Even when considering the obese, though, some question whether such health risks are due to weight per se, or to associated factors like diet and exercise. They look to recent work by the Cooper Institute of Dallas, which put research subjects on a treadmill to test their fitness. Those who were fit, even if they were obese, had a lower mortality than those who weren't, no matter if thin.

That's important, says "fat but fit" guru Glen Gaesser, a professor of exercise physiology at the University of Virginia, because many people aren't going to be able to reach their ideal weight.

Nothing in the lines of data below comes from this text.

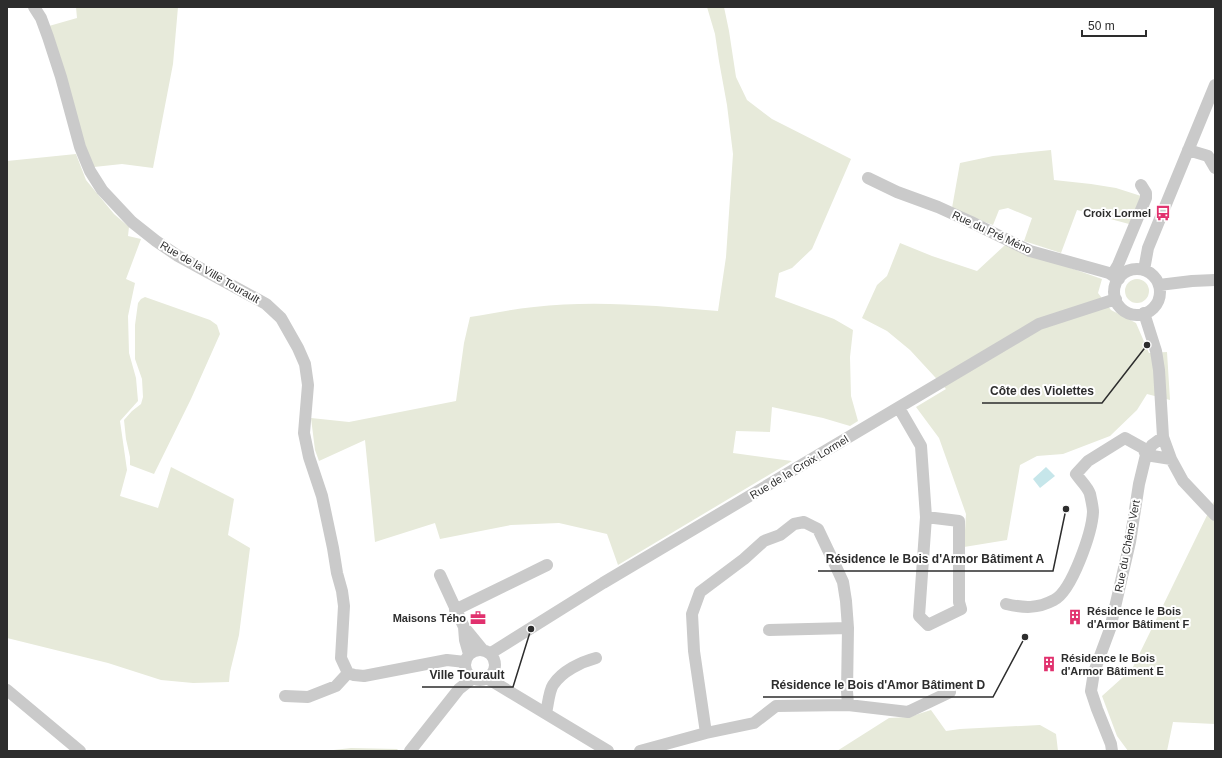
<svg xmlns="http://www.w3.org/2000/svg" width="1222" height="758" font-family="Helvetica,sans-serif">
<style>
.green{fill:#e7eada}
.water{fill:#c6e6ea}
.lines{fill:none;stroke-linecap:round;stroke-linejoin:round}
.minor{stroke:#cacaca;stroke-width:12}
.labels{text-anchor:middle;stroke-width:4;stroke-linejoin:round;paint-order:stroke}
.poi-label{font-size:11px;font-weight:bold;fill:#2d2d2d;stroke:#fff;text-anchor:end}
.street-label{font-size:11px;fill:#2d2d2d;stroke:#fff}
.leader{fill:none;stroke:#2d2d2d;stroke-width:1.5}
.callout-dot{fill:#2d2d2d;stroke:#fff;stroke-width:1.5}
.callout-label{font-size:12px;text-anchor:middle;font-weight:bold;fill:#2d2d2d;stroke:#fff;stroke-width:4;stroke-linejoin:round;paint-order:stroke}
</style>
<rect width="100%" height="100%" fill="#fff"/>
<path class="green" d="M76 7H178L173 64 153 168 122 164 94 167 86 152 49 26 77 18Z
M707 7H724L729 31 736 77 747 100 772 119 851 159 812 249 792 268 779 273 775 297 834 319 853 330 850 357 851 396 858 421 850 426 823 418 772 407 770 432 736 431 733 453 792 461 618 565 607 534 559 523 511 525 440 539 435 523 375 542 365 440 319 461 315 450 311 418 349 422 456 401 464 343 470 317C491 314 512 309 534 307 595 300 657 306 718 311L726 257 733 154 727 105 719 61 715 34Z
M1051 150 1054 180 1091 184 1116 188 1141 196 1129 224 1077 210 1061 253 1024 241 1032 218 1008 208 999 210 993 225 965 215 952 208 960 163 993 156Z
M76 154 86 180 114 214 129 227 128 236 141 239 126 279 135 283 128 316 129 353 136 378 138 401 120 421 127 470 120 496 158 508 171 467 234 499 228 535 250 548 239 635 230 672 229 682 193 683 161 680 108 663 7 638V161Z
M900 243 932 256 977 271 1005 245 1102 279 1098 293 1111 310 1136 323 1149 353 1167 352 1170 400 1147 394 1137 410 1110 436 1063 454 1037 456 1020 465 1007 540 964 547 966 514 939 438 916 407 946 389 910 350 887 331 862 318 877 285 887 276Z
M1125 291a12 12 0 1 1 24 0a12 12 0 1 1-24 0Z
M145 297 210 320 217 325 220 334 191 399 154 474 130 465V457L126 439 124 420 132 411 141 404 143 397 142 379 135 359V325L138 303 141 299Z
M1215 499V724L1173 722 1167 751H1128L1117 736 1102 696 1132 669Z
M931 710 946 731 960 729 1040 725 1056 734 1058 751H837L889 718 909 717Z
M351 748 398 749 396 751H325Z"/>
<path class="water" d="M1046 467 1055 476 1040 488 1033 479Z"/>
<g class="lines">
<path class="minor" d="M34 7 41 18 48 37 61 77 80 147 90 171 102 190 132 222 156 241 178 256 266 304 281 318 298 348 305 364 308 385 304 433 309 457 322 496 333 548 337 573 342 591 344 606 341 658 348 673 354 675 364 676 447 660 465 662
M1188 150 1208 156 1215 168
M868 178 897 192 938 207 971 222 1030 251 1109 273 1119 279
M1114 292a23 23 0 1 1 46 0a23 23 0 1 1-46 0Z
M1144 270 1148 248 1215 85
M1112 275 1118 265 1146 198V193L1141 185
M1159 285 1192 281 1215 280
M1144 313 1156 351 1159 370 1163 437 1171 459 1183 481 1215 515
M899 408 921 446 926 517 919 616 928 625 961 609 959 602V521L926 517
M1146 455 1171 459
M440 575 464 627
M1006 604C1024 608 1037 609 1054 600 1072 591 1092 532 1093 512 1093 507 1091 499 1090 494 1088 487 1080 480 1076 474L1088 461 1125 438 1143 448 1146 455
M455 610 547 565
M769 630 848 628 847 691 848 705
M465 665a15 15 0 1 1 30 0a15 15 0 1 1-30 0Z
M491 653 603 583 1039 324 1116 299
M469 654 465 640 464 627 482 649
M487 678 608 751
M7 690 80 751
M285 696 308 697 336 686 348 673
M546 713C548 705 549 691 553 685 562 671 581 662 596 658
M706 733 694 651 692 614 700 592 744 559 764 541 780 535 794 524 804 522 818 529 838 571 843 582 846 601 848 628
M410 751 459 689 473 678
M640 751 706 733 754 723 776 706 848 705 908 712 950 692
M1112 751 1111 744 1097 709 1091 691 1094 672 1110 629 1130 542 1139 484 1146 455 1152 445 1163 437"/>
</g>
<defs>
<symbol id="bus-bare" viewBox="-9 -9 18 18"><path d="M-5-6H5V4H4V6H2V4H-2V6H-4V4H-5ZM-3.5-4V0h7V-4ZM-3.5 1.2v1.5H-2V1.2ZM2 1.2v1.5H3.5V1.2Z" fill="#e1316e" stroke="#fff" stroke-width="2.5" paint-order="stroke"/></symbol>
<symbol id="building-bare" viewBox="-9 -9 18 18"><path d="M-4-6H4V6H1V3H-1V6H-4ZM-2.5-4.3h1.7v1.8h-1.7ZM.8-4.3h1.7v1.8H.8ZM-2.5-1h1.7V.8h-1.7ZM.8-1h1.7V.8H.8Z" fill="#e1316e" stroke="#fff" stroke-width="2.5" paint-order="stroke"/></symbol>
<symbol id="office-bare" viewBox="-9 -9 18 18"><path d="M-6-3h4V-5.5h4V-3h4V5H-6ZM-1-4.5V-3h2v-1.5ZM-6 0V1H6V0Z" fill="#e1316e" stroke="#fff" stroke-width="2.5" paint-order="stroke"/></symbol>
</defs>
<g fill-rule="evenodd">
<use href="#bus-bare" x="1152" y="202" width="22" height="22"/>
<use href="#building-bare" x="1064" y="606" width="22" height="22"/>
<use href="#office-bare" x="467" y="607" width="22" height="22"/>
<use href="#building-bare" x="1038" y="653" width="22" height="22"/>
</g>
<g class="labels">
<g class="poi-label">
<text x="1151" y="217">Croix Lormel</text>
<text x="1087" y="615" text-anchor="start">Résidence le Bois<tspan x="1087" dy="13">d'Armor Bâtiment F</tspan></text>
<text x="466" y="622">Maisons Tého</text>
<text x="1061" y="662" text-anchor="start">Résidence le Bois<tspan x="1061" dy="13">d'Armor Bâtiment E</tspan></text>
</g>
<g class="street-label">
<text transform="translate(992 232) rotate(25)" y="4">Rue du Pré Méno</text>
<text transform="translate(210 272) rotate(30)" y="4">Rue de la Ville Tourault</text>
<text transform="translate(799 467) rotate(-31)" y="4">Rue de la Croix Lormel</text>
<text transform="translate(1127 546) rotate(-79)" y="4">Rue du Chêne Vert</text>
</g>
</g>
<path class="leader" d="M1147 345L1102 403H982M1066 509L1053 571H818M531 629L513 687H422M1025 637L993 697H763"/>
<g class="callout-dot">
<circle cx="1147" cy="345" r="4"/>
<circle cx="1066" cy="509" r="4"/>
<circle cx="531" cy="629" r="4"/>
<circle cx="1025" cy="637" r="4"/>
</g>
<g class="callout-label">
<text x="1042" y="395">Côte des Violettes</text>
<text x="935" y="563">Résidence le Bois d'Armor Bâtiment A</text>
<text x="467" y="679">Ville Tourault</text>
<text x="878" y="689">Résidence le Bois d'Amor Bâtiment D</text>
</g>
<rect width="1222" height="758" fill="none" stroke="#2d2d2d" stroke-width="16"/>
<path d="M1082 30v6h64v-6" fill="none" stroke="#2d2d2d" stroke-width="2"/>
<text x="1088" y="30" font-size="12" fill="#2d2d2d" stroke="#ffffff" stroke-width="3" paint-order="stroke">50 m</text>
</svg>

Genetics and pesky fat cells, accumulated over years of unhealthy living, conspire against those trying to lose weight, who shed on average only four to seven pounds. His solution: Exercise, eat well, and "let the pounds fall where they may." It may not make either the government or the diet industry happy, but he and others believe you can still be healthy.

It's also, of course, a more relaxed way to live. Eat Fat author Richard Klein, who is living in Paris at the moment, observes that whereas Americans constantly worry about what they eat, the French eat for pleasure. Happily influenced by the French, he now finds himself eating both better and less.